His company, though, has found success primarily by doing just the opposite: Digging into its seemingly infinite catalog of IP from past movies and TV shows to make games consumers are interested in. In fact, Disney, Pixar and/or Marvel characters are absent from only about 10 percent of the 116 titles Disney has published on Apple’s App Store.

Disney Interactive — under whose umbrella Decrem’s mobile games studio falls — is still the runt of the company’s units, delivering $9 million out of $2.4 billion total operating income in the first quarter of fiscal year 2013.

But that’s still far better than its seven- and eight-digit quarterly losses, consistently found in every Disney earnings report since Q1 of FY 2009, when the company started reporting Interactive Media as its own segment.

So, for the first time since Decrem came to Disney from its acquisition of Tapulous in 2010, he’s part of a unit that can finally expect a bit more attention and respect.

Presumably, those new characters can now come out to play, with Decrem in the middle of building new IP and franchises that originate in mobile games.
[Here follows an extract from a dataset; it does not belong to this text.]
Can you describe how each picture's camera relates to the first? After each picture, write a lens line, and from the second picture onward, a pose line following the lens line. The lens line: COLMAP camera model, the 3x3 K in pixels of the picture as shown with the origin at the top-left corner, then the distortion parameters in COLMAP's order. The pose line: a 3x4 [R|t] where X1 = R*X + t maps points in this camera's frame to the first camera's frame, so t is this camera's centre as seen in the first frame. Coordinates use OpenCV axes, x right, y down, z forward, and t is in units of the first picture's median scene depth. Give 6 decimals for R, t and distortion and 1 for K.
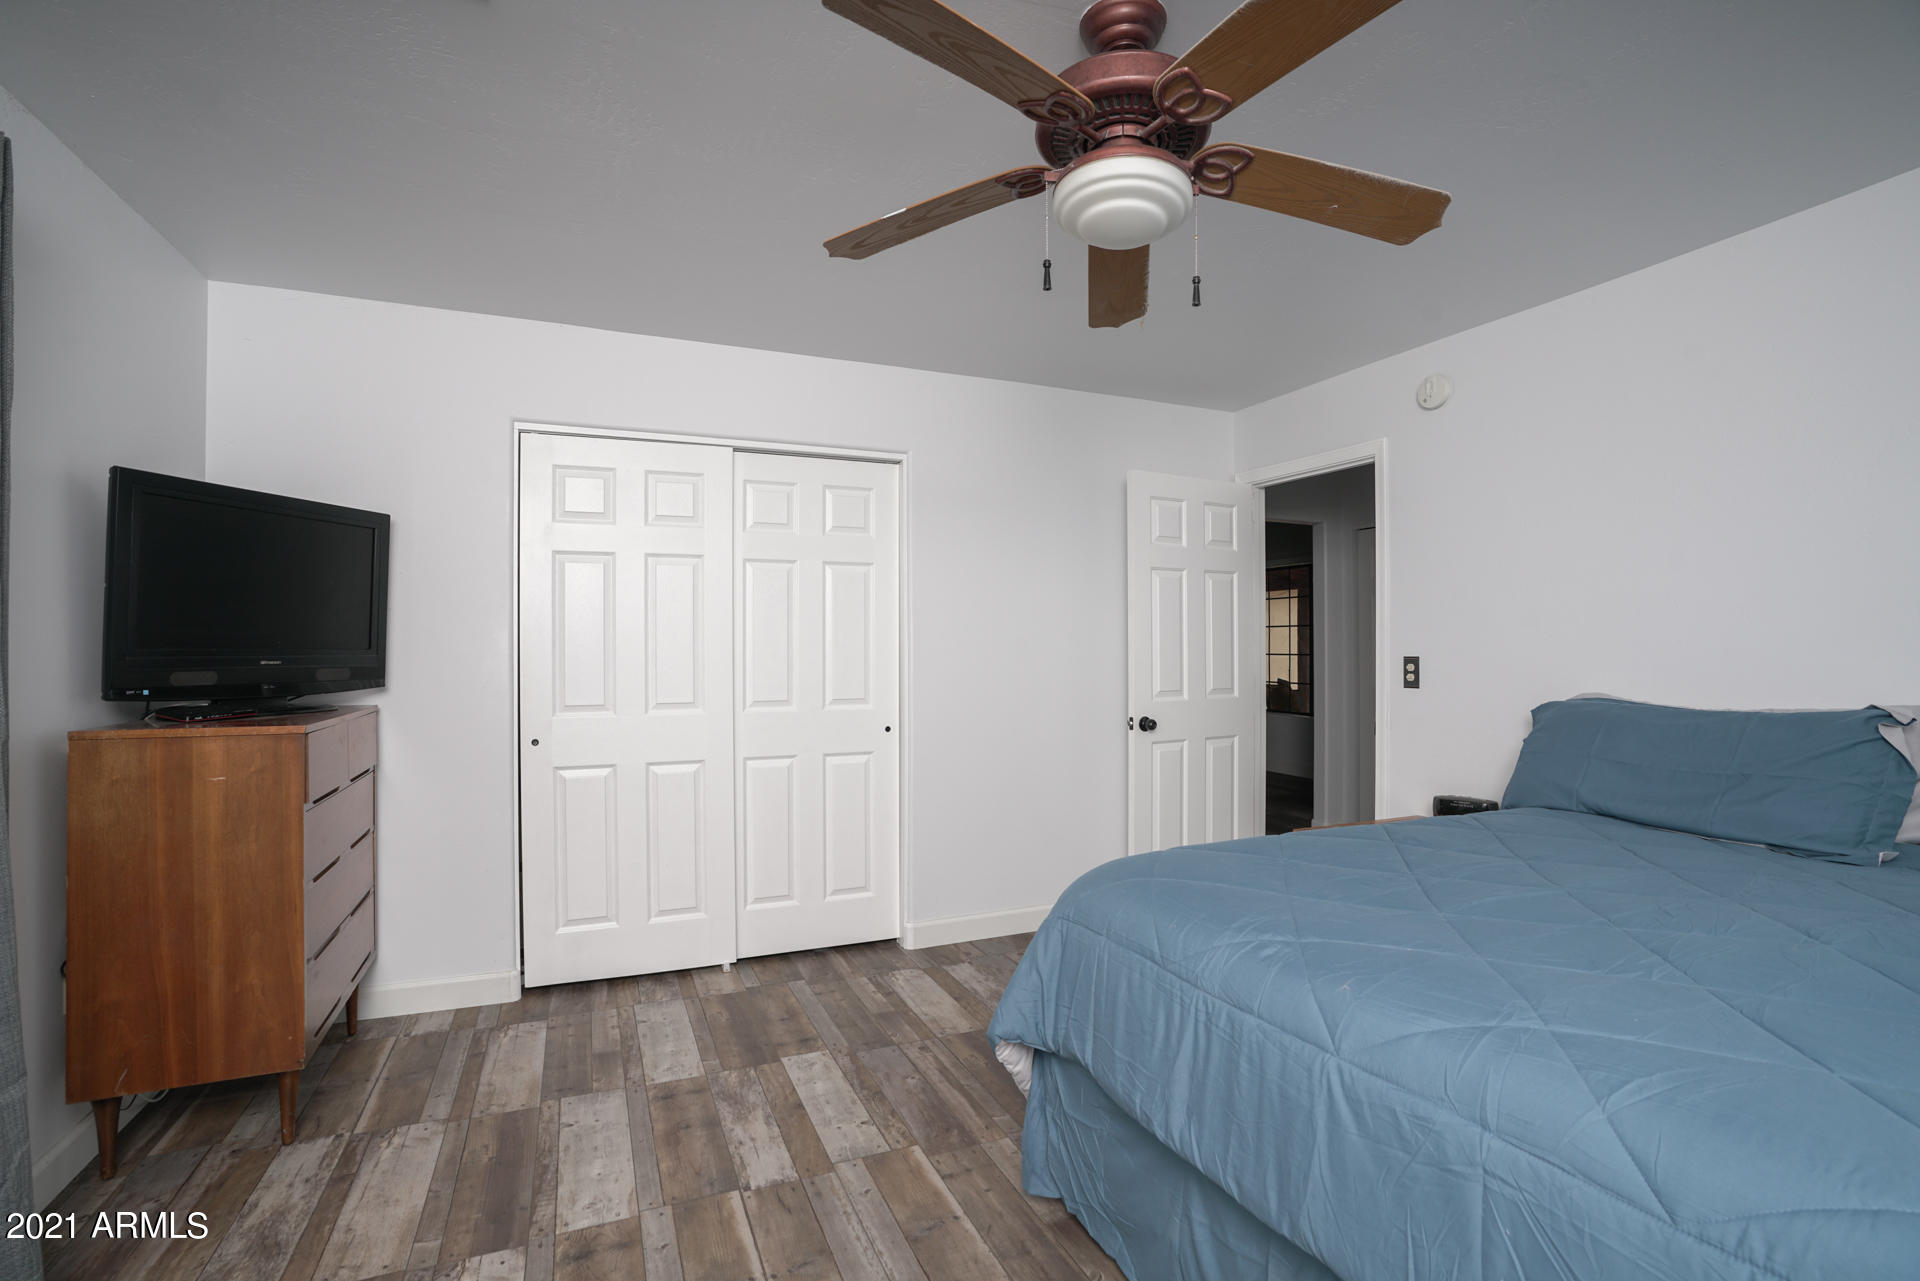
lens RADIAL K [[865.7, 0, 956.4], [0, 865.7, 635.5], [0, 0, 1]] dist [-0.055376, 0.006236]
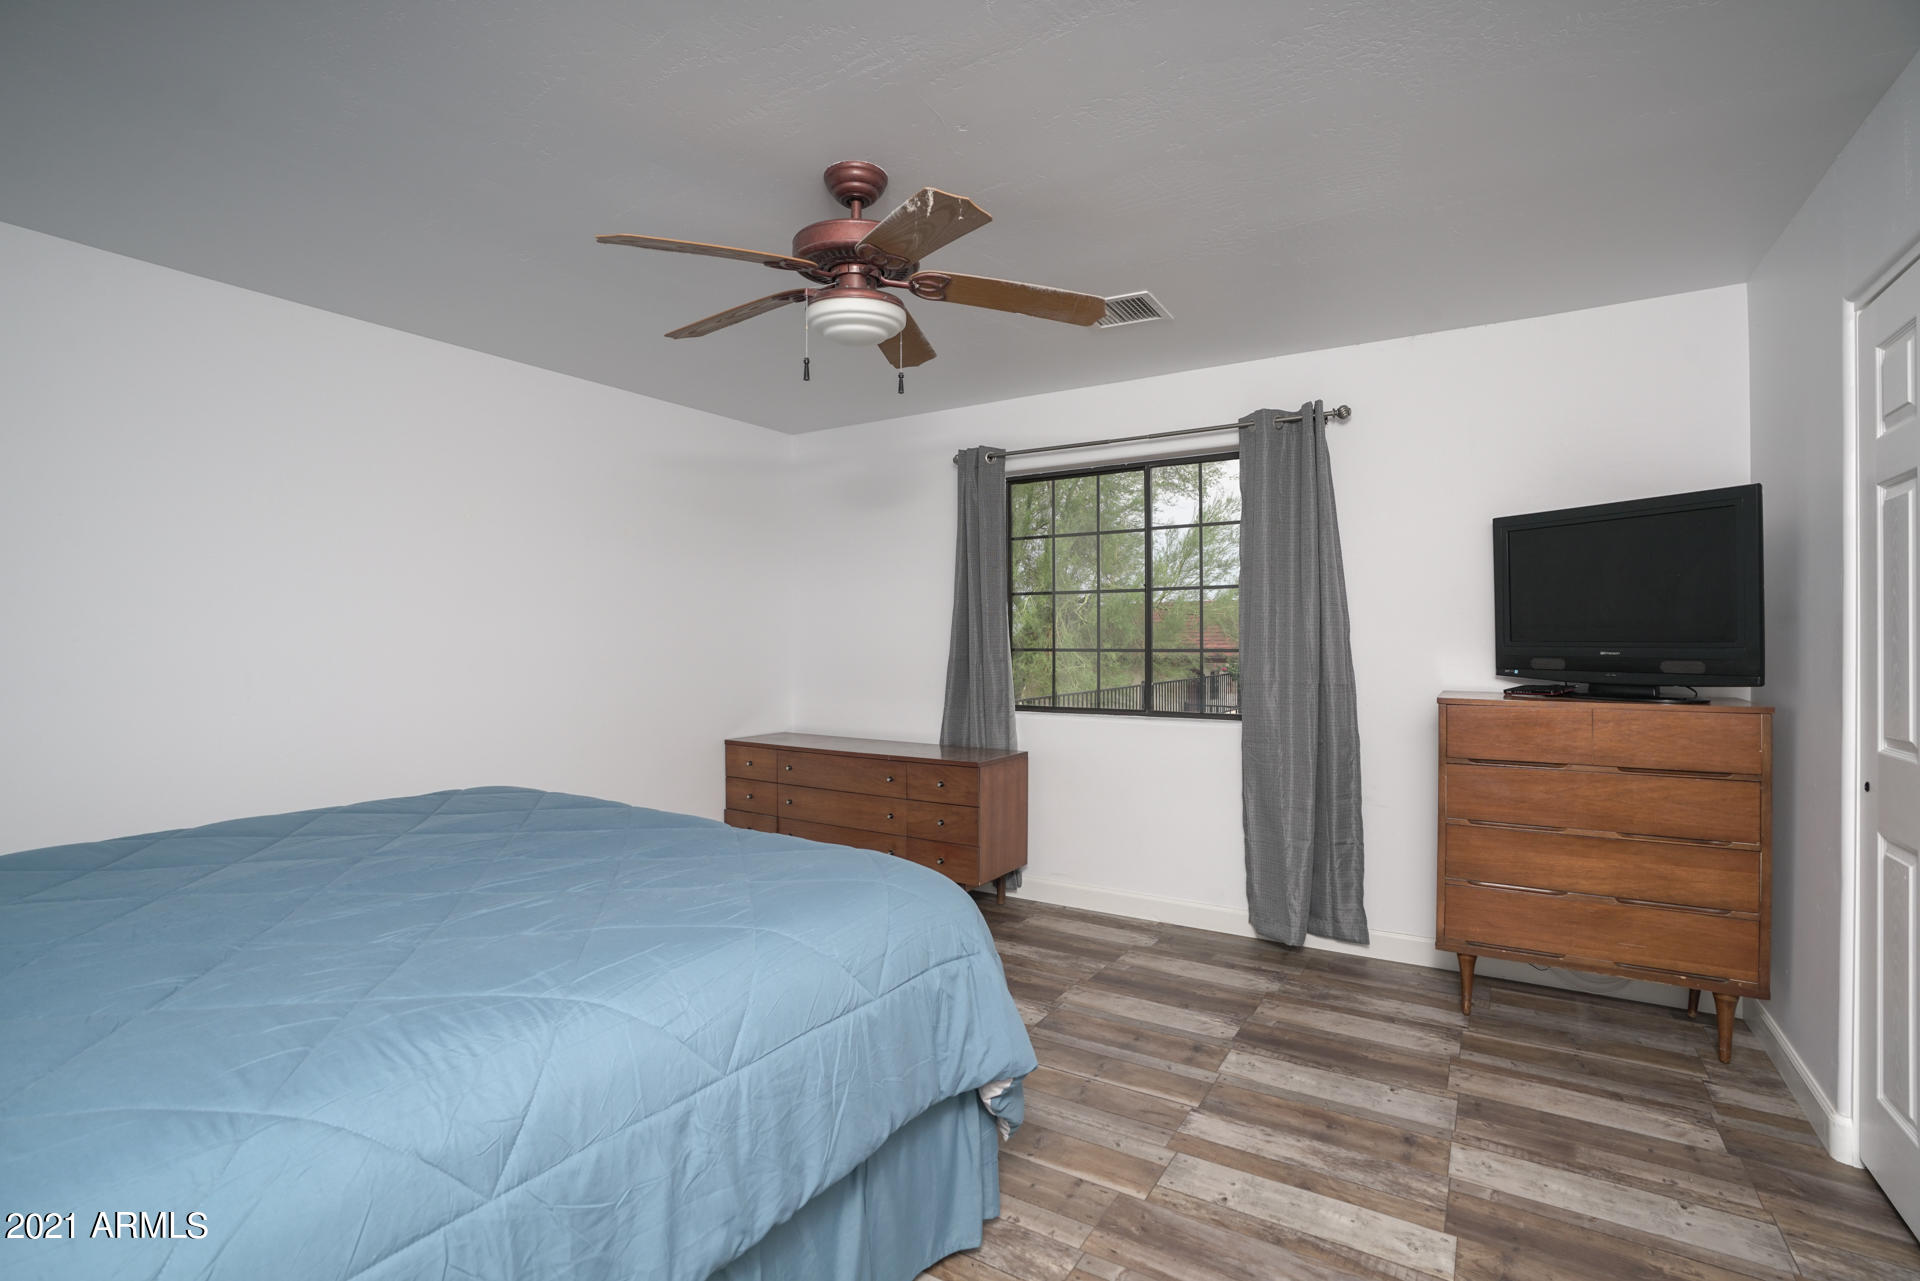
lens RADIAL K [[865.7, 0, 956.4], [0, 865.7, 635.0], [0, 0, 1]] dist [-0.055376, 0.006236]
pose [[-0.817894, -0.000591, -0.575368, 0.584336], [0.003988, 0.999970, -0.006697, 0.012945], [0.575355, -0.007772, -0.817867, 1.510979]]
So far, the first and only one created in-house is Swampy, the star of Disney’s puzzle game Where’s My Water?, which has garnered 200 million players to date.

disney toy story smash it

Most of Disney Mobile’s other titles — recently, Temple Run: Oz and Toy Story: Smash It — were developed with the long-term vitality of existing characters in mind. While movies get bumped out of the box office after a few weeks or months, a good game can stick around for much longer. Thus, a kid who wasn’t old enough to play Temple Run: Brave when it debuted in late May of 2012 can easily find that it’s still in Apple’s Top Paid iOS charts more than nine months later.

Decrem added that games will be a part of Disney’s growth into China and India, where he claims children are “discovering Disney largely through the games that are on these app stores.” His team’s goal, he said, is to eventually make a game that reaches one billion players.

The gaming studio isn’t always required to do whatever the movie guys tell them to do. A few times a year, Disney Mobile gets pitched on upcoming movies and is told which ones matter most to the company. But when the developers aren’t interested in or don’t have an idea for a game spun off of a movie, Decrem said, “We do say ‘no’ a lot.”

If a big push for more original characters is afoot, the rest of 2013 will be an interesting test of just what the bosses — and, more importantly, Disney’s audience of casual gamers — will say yes to.

Of course, mobile isn’t the only thing that matters here — Disney is still quietly readying Disney Infinity, its big cross-platform console project, for this summer. It’s worth noting that both Decrem and spokesperson Brian Nelson alluded to mobile initiatives attached to the project, but Nelson did not go into details or name the mobile operating systems that will be involved.